Ces sites-miroirs, qui ne possèdent généralement aucune page d’accueil, sont en réalité des pages indépendantes les unes des autres, dont les liens et menus disponibles redirigent vers le site copié. C’est le cas des liens et menus affichés sur le site « leparisien.ltd », qui renvoient tous vers le site « leparisien.fr », mais aussi de ceux du site Bild, comme l’explique le graphique du EU Disinfo Lab issu de son rapport.
L’AFP avait déjà consacré un article de vérification en allemand à ce même réseau de faux comptes pro-russes en septembre 2023.
« Difficile de ne pas y voir l’ombre de la Russie »
Quelle est l’origine de ces campagnes ? « Plusieurs signes nous font penser que des acteurs russophones ont joué un rôle important dans la conception de ces opérations« , indique le EU Disinfo Lab dans son rapport, tout en précisant ne pas avoir pu retracer précisément l’origine de ces sites pirates.
Fin septembre, la société-mère de Facebook Meta avait aussi expliqué avoir « supprimé un vaste réseau originaire de Russie […] de plus de 60 sites web se faisant passer pour des sites web légitimes d’organisations de presse en Europe, notamment Spiegel, The Guardian et Bild« , dans un rapport publié le 27 septembre (lien archivé ici).
« À quelques reprises, le contenu de l’opération a été amplifié par les pages Facebook des ambassades russes en Europe et en Asie« , avait précisé l’entreprise, qualifiant la campagne d' »opération d’origine russe la plus vaste et la plus complexe » lancée en Ukraine depuis le début de la guerre et amplifiée par des publicités en ligne et des faux comptes.
Même chose du côté du Parisien, qui considère qu’il est « difficile de ne pas y voir l’ombre de la Russie« , dans un contexte de guerre informationnelle, malgré l’impossibilité « en l’état de remonter jusqu’au créateur de ce faux site« .

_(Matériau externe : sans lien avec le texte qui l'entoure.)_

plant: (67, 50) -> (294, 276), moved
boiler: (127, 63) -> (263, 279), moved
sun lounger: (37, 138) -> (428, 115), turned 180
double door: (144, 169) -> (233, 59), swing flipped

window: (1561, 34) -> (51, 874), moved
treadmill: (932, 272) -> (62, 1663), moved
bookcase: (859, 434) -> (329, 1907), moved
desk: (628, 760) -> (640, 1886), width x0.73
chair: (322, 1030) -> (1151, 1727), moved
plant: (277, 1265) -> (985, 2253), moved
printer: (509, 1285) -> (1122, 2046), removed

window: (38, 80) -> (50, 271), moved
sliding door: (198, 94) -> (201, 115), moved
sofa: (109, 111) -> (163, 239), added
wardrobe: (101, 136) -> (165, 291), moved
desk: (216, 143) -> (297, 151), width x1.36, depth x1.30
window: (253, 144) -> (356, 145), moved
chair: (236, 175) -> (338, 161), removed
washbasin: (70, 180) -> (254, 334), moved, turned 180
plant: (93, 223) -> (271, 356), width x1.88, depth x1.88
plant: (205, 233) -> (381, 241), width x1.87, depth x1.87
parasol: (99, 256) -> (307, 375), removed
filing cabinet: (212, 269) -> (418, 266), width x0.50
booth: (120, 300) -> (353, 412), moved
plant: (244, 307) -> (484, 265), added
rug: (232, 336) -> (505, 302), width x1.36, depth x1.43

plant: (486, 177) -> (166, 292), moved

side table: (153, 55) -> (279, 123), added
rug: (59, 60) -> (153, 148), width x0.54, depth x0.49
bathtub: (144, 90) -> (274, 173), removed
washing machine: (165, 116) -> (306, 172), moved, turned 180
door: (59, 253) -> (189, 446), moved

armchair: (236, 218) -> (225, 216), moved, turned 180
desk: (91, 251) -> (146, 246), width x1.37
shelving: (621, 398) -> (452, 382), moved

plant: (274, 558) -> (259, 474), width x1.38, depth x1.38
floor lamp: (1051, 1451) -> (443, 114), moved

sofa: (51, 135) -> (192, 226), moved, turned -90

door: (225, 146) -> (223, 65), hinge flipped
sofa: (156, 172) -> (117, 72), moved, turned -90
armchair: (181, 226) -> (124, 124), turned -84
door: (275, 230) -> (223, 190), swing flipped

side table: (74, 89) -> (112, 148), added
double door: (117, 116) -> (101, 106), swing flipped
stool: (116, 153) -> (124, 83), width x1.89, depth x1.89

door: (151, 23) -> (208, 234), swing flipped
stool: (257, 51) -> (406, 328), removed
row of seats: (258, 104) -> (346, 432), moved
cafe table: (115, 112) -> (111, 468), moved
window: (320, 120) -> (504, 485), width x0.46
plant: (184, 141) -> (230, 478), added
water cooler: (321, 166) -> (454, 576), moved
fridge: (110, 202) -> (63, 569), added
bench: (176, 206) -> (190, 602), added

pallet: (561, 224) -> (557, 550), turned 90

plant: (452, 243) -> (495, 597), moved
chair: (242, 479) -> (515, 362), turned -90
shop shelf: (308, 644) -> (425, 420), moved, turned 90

Le journal a par ailleurs annoncé avoir lancé une procédure pour « faire cesser ce plagiat« . Le Parisien a indiqué avoir « récemment déposé une plainte » auprès de l’Icann, un régulateur mondial chargé de l’attribution des adresses sur internet, dans l’espoir de récupérer rapidement le nom de domaine litigieux, « leparisien.ltd ».